4 Tips to Help Parents Better Manage Symptoms of Asperger Syndrome (ASD)
The cluster of symptoms formerly classified as Asperger Syndrome (ASD), which is often referred to as HFA by the medical community, include motor delay (odd gait and coordination issues), difficulties with non-verbal communication and subtle social context, repetitive behaviors, anxiety, sensory sensitivities, and narrow interests. (Click here for a more detailed list of signs and symptoms of Asperger Syndrome (ASD).) For parents, managing symptoms of Asperger Syndrome (ASD) can be difficult. Children with ASD have IQs that are average to well above average, so they are often expected to be in a mainstream classroom. Difficulties arise when kids with ASD have trouble understanding social situations and expectations in a typical classroom setting and experience sensory overload from the noise and movement of other students. The great news is that kids with Asperger Syndrome (ASD) can improve with patience and practice. Find below some tips for managing symptoms of Asperger Syndrome (ASD):
Improve your child’s coordination. Kids with ASD are generally behind the curve when it comes to motor coordination. They may complain that they get dizzy easily, have an odd posture or gait, and generally be considered “clumsy” by their peers. Help your child improve his or her coordination through exercises like jumping jacks and pushups. Strengthening your child’s core will help support his or her spine and encourage proper neural connections. Encourage your child to play catch, dribble a basketball, swing, and ride a bike. If your child is reluctant, begin with 10 to 15 minutes of coordinated, targeted exercises per day and increase once your child becomes more comfortable. At Brain Balance, we know that developing age appropriate motor skills lays the foundation for proper brain development and function. Daily exercise will also help calm your child’s overactive stress response system. While exercise is certainly good for the body, it is also good for the brain.

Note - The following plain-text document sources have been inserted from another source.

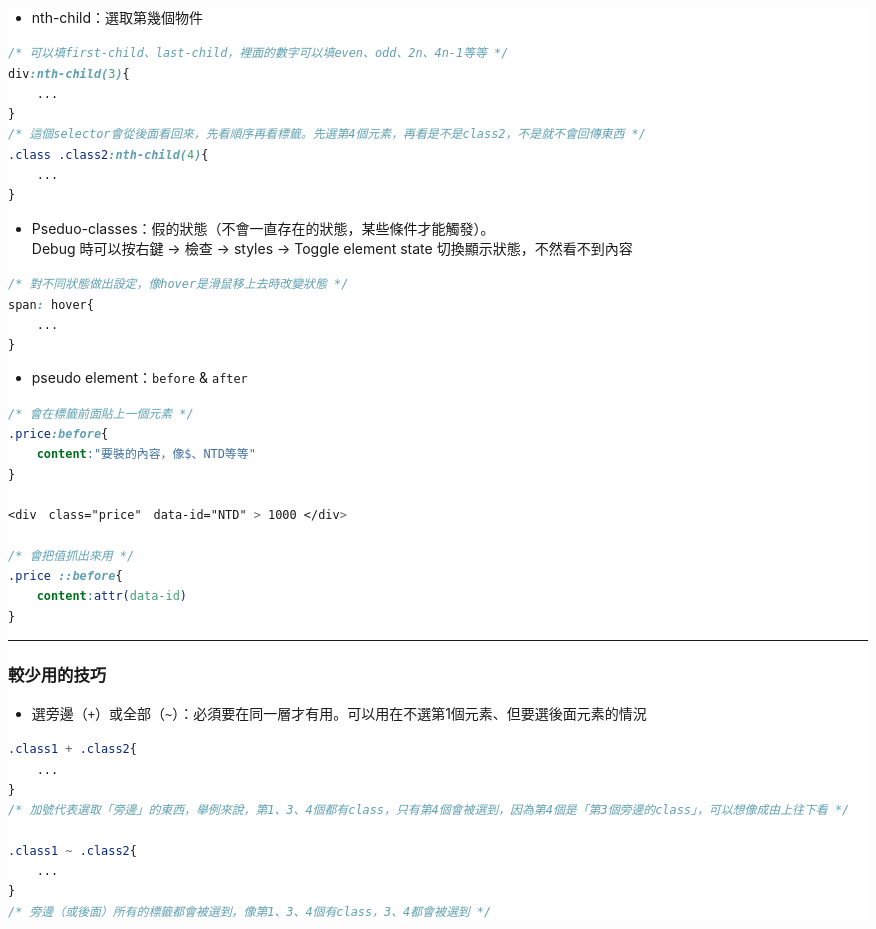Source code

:- nth-child：選取第幾個物件

```CSS
/* 可以填first-child、last-child，裡面的數字可以填even、odd、2n、4n-1等等 */
div:nth-child(3){
    ...
}
/* 這個selector會從後面看回來，先看順序再看標籤。先選第4個元素，再看是不是class2，不是就不會回傳東西 */
.class .class2:nth-child(4){
    ...
}
```

- Pseduo-classes：假的狀態（不會一直存在的狀態，某些條件才能觸發）。  
Debug 時可以按右鍵 → 檢查 → styles → Toggle element state 切換顯示狀態，不然看不到內容

```CSS
/* 對不同狀態做出設定，像hover是滑鼠移上去時改變狀態 */
span: hover{
    ...
}
```

- pseudo element：`before` & `after`

```CSS
/* 會在標籤前面貼上一個元素 */
.price:before{
    content:"要裝的內容，像$、NTD等等"
}

<div　class="price"　data-id="NTD" > 1000 </div>

/* 會把值抓出來用 */
.price ::before{
    content:attr(data-id)
}
```

-----

### 較少用的技巧

- 選旁邊（`+`）或全部（`~`）：必須要在同一層才有用。可以用在不選第1個元素、但要選後面元素的情況

```CSS
.class1 + .class2{
    ...
}
/* 加號代表選取「旁邊」的東西，舉例來說，第1、3、4個都有class，只有第4個會被選到，因為第4個是「第3個旁邊的class」，可以想像成由上往下看 */

.class1 ~ .class2{
    ...
}
/* 旁邊（或後面）所有的標籤都會被選到，像第1、3、4個有class，3、4都會被選到 */
```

Minimize and manage your child’s sensory overload and anxiety. Kids with Asperger Syndrome (ASD) have sensory processing problems and are easily overwhelmed because they have trouble integrating multiple sensory stimuli in a typical fashion. Noises, lights, crowds, and movement that are innocuous to others can be painful for kids with ASD. Certain textures, foods, and smells can also cause sensory overload. Work with your child’s school to schedule sensory breaks into each day, and consult with school staff to help determine which parts of the day are toughest for your child. There may be simple fixes for times of the day (like lunch or art class) that, because they are less structured, cause your child to become easily overwhelmed. Click here for specific information on minimizing sensory overload in kids with special needs. Since anxiety is often co-morbid with sensory issues and Asperger Syndrome (ASD), use these three tips to help calm an anxious child.
Connect with your child through his or her special interest. If your child with Asperger Syndrome (ASD) loves train schedules, help him or her search the internet to print off schedules from around the world to compare and enjoy. If your child loves American history, read about a time period that interests you both, and discuss it over dinner. Making emotional connections and engaging with your child by sharing his or her special interests can go a long way in helping him or her learn to develop relationships and social skills.
Make nutrition a priority. Make healthy eating habits and scheduled family dinners the norm for your family. Avoid foods with artificial colors and ingredients as well as common trigger foods like gluten and dairy. Consider nutritional testing to determine if your child has dietary or digestion issues like food sensitivities or vitamin, mineral, and amino acid deficiencies that can exacerbate behaviors associated with Asperger Syndrome (ASD). At Brain Balance, we know that a healthy lifestyle that includes adequate exercise, sleep, and optimal nutrition can help support proper development and age appropriate behavior.